Le CSE ne peut être représenté en justice que par un de ses membres

Rédigé le 21/09/2020


Le CSE d’une entreprise d’au moins 50 salariés peut agir en justice pour défendre ses intérêts. Il doit, pour cela, être représenté, par un de ses membres encore en fonction et régulièrement mandaté à cet effet. L’action civile est irrecevable lorsque la personne mandatée n’est plus membre du CSE.

Action civile d’un comité d’entreprise par une personne n’en étant pas membre

Le trésorier d’un comité d’entreprise (CE) était poursuivi du chef d’abus de confiance au préjudice de ce comité pour avoir détourné des fonds en procédant à des achats personnels, ainsi qu’à des retraits d’espèces.

Le comité d’entreprise s’était constitué partie civile dès le stade de l’instruction. Il avait ensuite été cité devant le tribunal correctionnel par le ministère public où il était représenté par un avocat.

Le litige portait ici sur la régularité de la constitution de partie civile du comité d’entreprise devant le tribunal correctionnel, car la personne qui le représentait encore à ce stade n’en était plus membre.

Seul un membre actuel du comité peut le représenter en justice

La personnalité civile est reconnue au comité social et économique (CSE) (comme c’était déjà le cas pour le CE) dans les entreprises d'au moins 50 salariés (c. trav. art. L. 2315-23). Elle lui permet notamment d’agir en justice pour défendre l’ensemble de ses attributions à condition d’avoir un intérêt personnel direct et actuel à cette action (cass. soc. 14 mars 2007, n° 06-41647, BC V n° 51).

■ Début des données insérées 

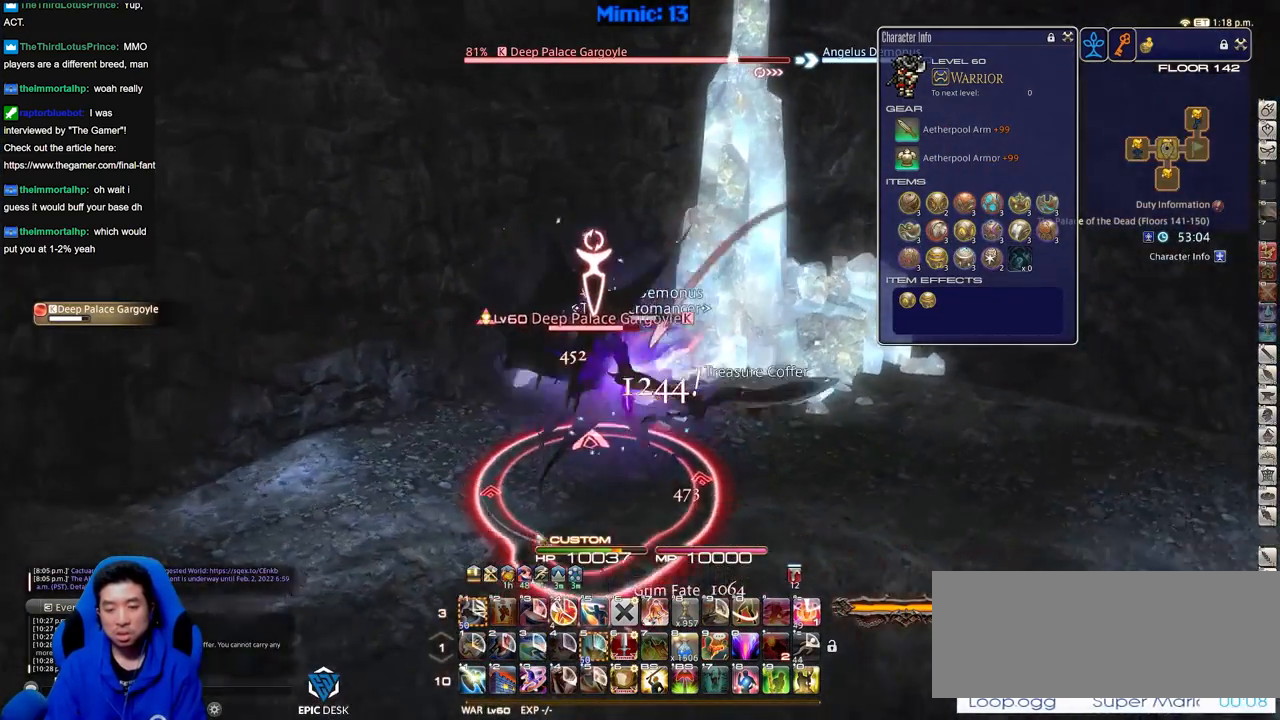
{"keys": ["s"], "events": [[250, "s", "down"], [400, "a", "up"], [434, "rbracket", "up"]]}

Mais qui peut agir au nom du CSE ou anciennement au nom du CE ?

Un ancien texte du code du travail, abrogé par un décret du 7 mars 2008, disposait que seul un membre du comité, délégué à cet effet, pouvait valablement le représenter (c. trav. art. R. 432-1 ancien ; décret 2008-244 du 7 mars 2008).

Ce texte abrogé n’ayant été remplacé par aucun autre, la cour d’appel avait jugé que la constitution de partie civile du CE devant le tribunal correctionnel était recevable même si la personne qui le représentait n’en était plus membre.

Cet argument n’a pas fait mouche auprès de la Cour de cassation.

Dans une décision promise à une large diffusion, la Cour de cassation relève que l’action civile en réparation du dommage directement causé au comité d’entreprise par un crime, un délit ou une contravention doit être exercée par l’un de ses membres régulièrement mandaté à cet effet.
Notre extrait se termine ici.